Since in both network (poll) based programming and gtk (callback if input
available on fd) could use an api to be able to poll the radio I was wondering
if there was a plan?
Also was wondering if someone had played with multiple radios on a CI-V bus.
Just looking at the design of the transceive feature, it looks like if you
turn it on on a radio, it wants to both send and receive the frames and
because of this if you have two radios that can tune the same frequency, then
it automatically sets the second radio to the same frequency as the first. It
looks like an interesting misfeature that you can't separately turn on and off
the send and receive parts.
Also just wondering what I want to do with radios that don't support this
feature. It looks like you would have to poll the radio every so often to
see if the frequency has changed. I was just wondering if hamlib should worry
about that, or leave that up to the calling software.

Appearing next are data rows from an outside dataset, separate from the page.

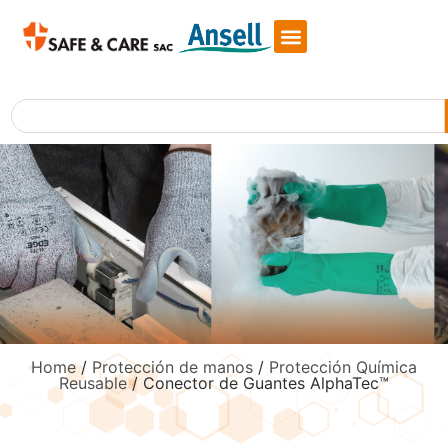
Skip
to
content
Search
Home
/
Protección de manos
/
Protección Química
Reusable
/ Conector de Guantes AlphaTec™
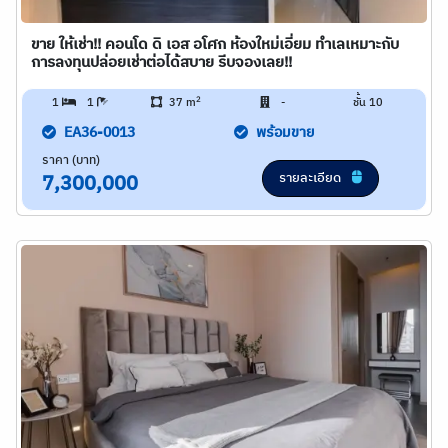
ขาย ให้เช่า!! คอนโด ดิ เอส อโศก ห้องใหม่เอี่ยม ทำเลเหมาะกับ
การลงทุนปล่อยเช่าต่อได้สบาย รีบจองเลย!!
2
1
1
37 m
-
ชั้น 10
EA36-0013
พร้อมขาย
ราคา (บาท)
รายละเอียด
7,300,000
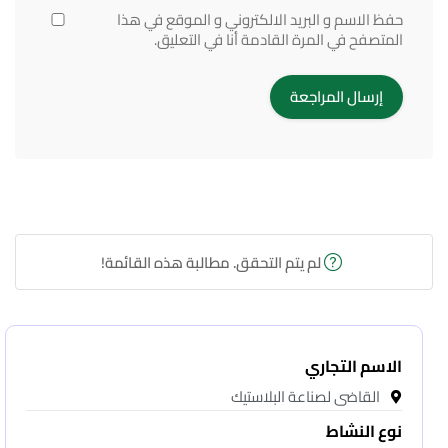
حفظ الاسم و البريد الالكتروني و الموقع في هذا
المتصفح في المرة القادمة أنا في التعليق.
لم يتم التحقق. مطالبة هذه القائمة!
الاسم التجاري
القاضى لصناعة البلاستيك
نوع النشاط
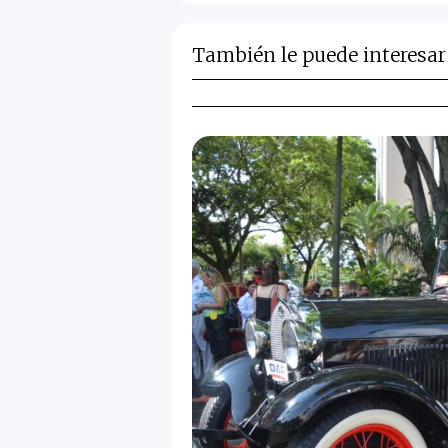
También le puede interesar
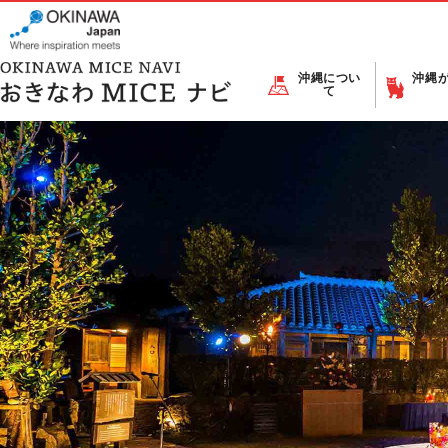
沖縄につい
沖縄
て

BTW When doing this, it seems that occasionally it seems that hamlib gets
confused and doesn't send out all the updates. (it seems to keep calling
the icom_decode routine but doesn't always call the callback routine. I haven't
had a chance to track this down further. I don't know if this is caused by a
collision, something getting in the wrong state, or something else.